── Material for this exercise ──
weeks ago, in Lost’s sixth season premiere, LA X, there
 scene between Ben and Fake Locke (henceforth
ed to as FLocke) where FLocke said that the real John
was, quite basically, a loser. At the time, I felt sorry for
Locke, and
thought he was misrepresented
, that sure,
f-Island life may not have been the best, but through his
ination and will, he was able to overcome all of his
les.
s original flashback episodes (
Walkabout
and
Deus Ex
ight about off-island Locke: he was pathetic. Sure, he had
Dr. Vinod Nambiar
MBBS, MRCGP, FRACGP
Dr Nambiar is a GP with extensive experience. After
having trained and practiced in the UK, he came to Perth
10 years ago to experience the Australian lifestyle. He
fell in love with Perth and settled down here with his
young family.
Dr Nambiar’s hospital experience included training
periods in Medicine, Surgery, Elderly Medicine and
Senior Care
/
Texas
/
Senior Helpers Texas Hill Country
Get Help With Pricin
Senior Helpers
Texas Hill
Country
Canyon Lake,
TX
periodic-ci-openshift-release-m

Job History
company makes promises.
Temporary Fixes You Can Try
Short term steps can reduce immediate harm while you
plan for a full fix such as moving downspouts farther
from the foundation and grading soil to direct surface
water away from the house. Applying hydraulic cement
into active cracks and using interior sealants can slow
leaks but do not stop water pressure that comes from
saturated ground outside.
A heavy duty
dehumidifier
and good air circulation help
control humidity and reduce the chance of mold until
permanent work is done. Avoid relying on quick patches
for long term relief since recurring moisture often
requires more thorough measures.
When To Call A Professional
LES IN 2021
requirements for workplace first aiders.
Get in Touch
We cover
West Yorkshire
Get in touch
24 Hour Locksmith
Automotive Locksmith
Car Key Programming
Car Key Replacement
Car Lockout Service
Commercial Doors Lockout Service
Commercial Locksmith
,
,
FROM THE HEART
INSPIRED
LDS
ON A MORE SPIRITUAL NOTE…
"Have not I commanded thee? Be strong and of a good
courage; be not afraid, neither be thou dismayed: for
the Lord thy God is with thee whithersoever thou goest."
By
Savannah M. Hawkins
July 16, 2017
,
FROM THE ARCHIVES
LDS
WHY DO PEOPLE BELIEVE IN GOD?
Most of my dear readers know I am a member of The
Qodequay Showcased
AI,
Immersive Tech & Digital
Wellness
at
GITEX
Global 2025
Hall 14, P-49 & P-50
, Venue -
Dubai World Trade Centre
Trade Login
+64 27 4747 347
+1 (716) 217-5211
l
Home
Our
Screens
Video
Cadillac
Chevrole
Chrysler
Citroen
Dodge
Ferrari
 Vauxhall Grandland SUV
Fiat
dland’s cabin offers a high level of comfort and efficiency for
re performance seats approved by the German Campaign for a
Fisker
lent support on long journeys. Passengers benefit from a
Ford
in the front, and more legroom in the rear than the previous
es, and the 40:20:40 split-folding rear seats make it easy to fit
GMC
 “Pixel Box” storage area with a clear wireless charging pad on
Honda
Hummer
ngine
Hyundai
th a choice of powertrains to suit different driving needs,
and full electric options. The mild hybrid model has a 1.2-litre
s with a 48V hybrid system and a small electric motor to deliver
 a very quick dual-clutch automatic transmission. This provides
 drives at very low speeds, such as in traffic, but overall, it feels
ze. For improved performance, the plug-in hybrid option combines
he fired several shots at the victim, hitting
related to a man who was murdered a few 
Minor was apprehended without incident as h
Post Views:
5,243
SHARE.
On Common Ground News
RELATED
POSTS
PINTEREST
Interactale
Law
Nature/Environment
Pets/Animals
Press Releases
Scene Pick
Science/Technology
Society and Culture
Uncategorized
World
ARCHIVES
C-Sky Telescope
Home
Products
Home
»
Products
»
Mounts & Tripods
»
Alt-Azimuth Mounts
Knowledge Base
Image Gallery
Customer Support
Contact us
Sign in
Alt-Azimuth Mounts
───
## What is required
Once you have read the records above, output each of them verbatim.

## Answer box
weeks ago, in Lost’s sixth season premiere, LA X, there
 scene between Ben and Fake Locke (henceforth
ed to as FLocke) where FLocke said that the real John
was, quite basically, a loser. At the time, I felt sorry for
Locke, and
thought he was misrepresented
, that sure,
f-Island life may not have been the best, but through his
ination and will, he was able to overcome all of his
les.
s original flashback episodes (
Walkabout
and
Deus Ex
ight about off-island Locke: he was pathetic. Sure, he had
Dr. Vinod Nambiar
MBBS, MRCGP, FRACGP
Dr Nambiar is a GP with extensive experience. After
having trained and practiced in the UK, he came to Perth
10 years ago to experience the Australian lifestyle. He
fell in love with Perth and settled down here with his
young family.
Dr Nambiar’s hospital experience included training
periods in Medicine, Surgery, Elderly Medicine and
Senior Care
/
Texas
/
Senior Helpers Texas Hill Country
Get Help With Pricin
Senior Helpers
Texas Hill
Country
Canyon Lake,
TX
periodic-ci-openshift-release-m

Job History
company makes promises.
Temporary Fixes You Can Try
Short term steps can reduce immediate harm while you
plan for a full fix such as moving downspouts farther
from the foundation and grading soil to direct surface
water away from the house. Applying hydraulic cement
into active cracks and using interior sealants can slow
leaks but do not stop water pressure that comes from
saturated ground outside.
A heavy duty
dehumidifier
and good air circulation help
control humidity and reduce the chance of mold until
permanent work is done. Avoid relying on quick patches
for long term relief since recurring moisture often
requires more thorough measures.
When To Call A Professional
LES IN 2021
requirements for workplace first aiders.
Get in Touch
We cover
West Yorkshire
Get in touch
24 Hour Locksmith
Automotive Locksmith
Car Key Programming
Car Key Replacement
Car Lockout Service
Commercial Doors Lockout Service
Commercial Locksmith
,
,
FROM THE HEART
INSPIRED
LDS
ON A MORE SPIRITUAL NOTE…
"Have not I commanded thee? Be strong and of a good
courage; be not afraid, neither be thou dismayed: for
the Lord thy God is with thee whithersoever thou goest."
By
Savannah M. Hawkins
July 16, 2017
,
FROM THE ARCHIVES
LDS
WHY DO PEOPLE BELIEVE IN GOD?
Most of my dear readers know I am a member of The
Qodequay Showcased
AI,
Immersive Tech & Digital
Wellness
at
GITEX
Global 2025
Hall 14, P-49 & P-50
, Venue -
Dubai World Trade Centre
Trade Login
+64 27 4747 347
+1 (716) 217-5211
l
Home
Our
Screens
Video
Cadillac
Chevrole
Chrysler
Citroen
Dodge
Ferrari
 Vauxhall Grandland SUV
Fiat
dland’s cabin offers a high level of comfort and efficiency for
re performance seats approved by the German Campaign for a
Fisker
lent support on long journeys. Passengers benefit from a
Ford
in the front, and more legroom in the rear than the previous
es, and the 40:20:40 split-folding rear seats make it easy to fit
GMC
 “Pixel Box” storage area with a clear wireless charging pad on
Honda
Hummer
ngine
Hyundai
th a choice of powertrains to suit different driving needs,
and full electric options. The mild hybrid model has a 1.2-litre
s with a 48V hybrid system and a small electric motor to deliver
 a very quick dual-clutch automatic transmission. This provides
 drives at very low speeds, such as in traffic, but overall, it feels
ze. For improved performance, the plug-in hybrid option combines
he fired several shots at the victim, hitting
related to a man who was murdered a few 
Minor was apprehended without incident as h
Post Views:
5,243
SHARE.
On Common Ground News
RELATED
POSTS
PINTEREST
Interactale
Law
Nature/Environment
Pets/Animals
Press Releases
Scene Pick
Science/Technology
Society and Culture
Uncategorized
World
ARCHIVES
C-Sky Telescope
Home
Products
Home
»
Products
»
Mounts & Tripods
»
Alt-Azimuth Mounts
Knowledge Base
Image Gallery
Customer Support
Contact us
Sign in
Alt-Azimuth Mounts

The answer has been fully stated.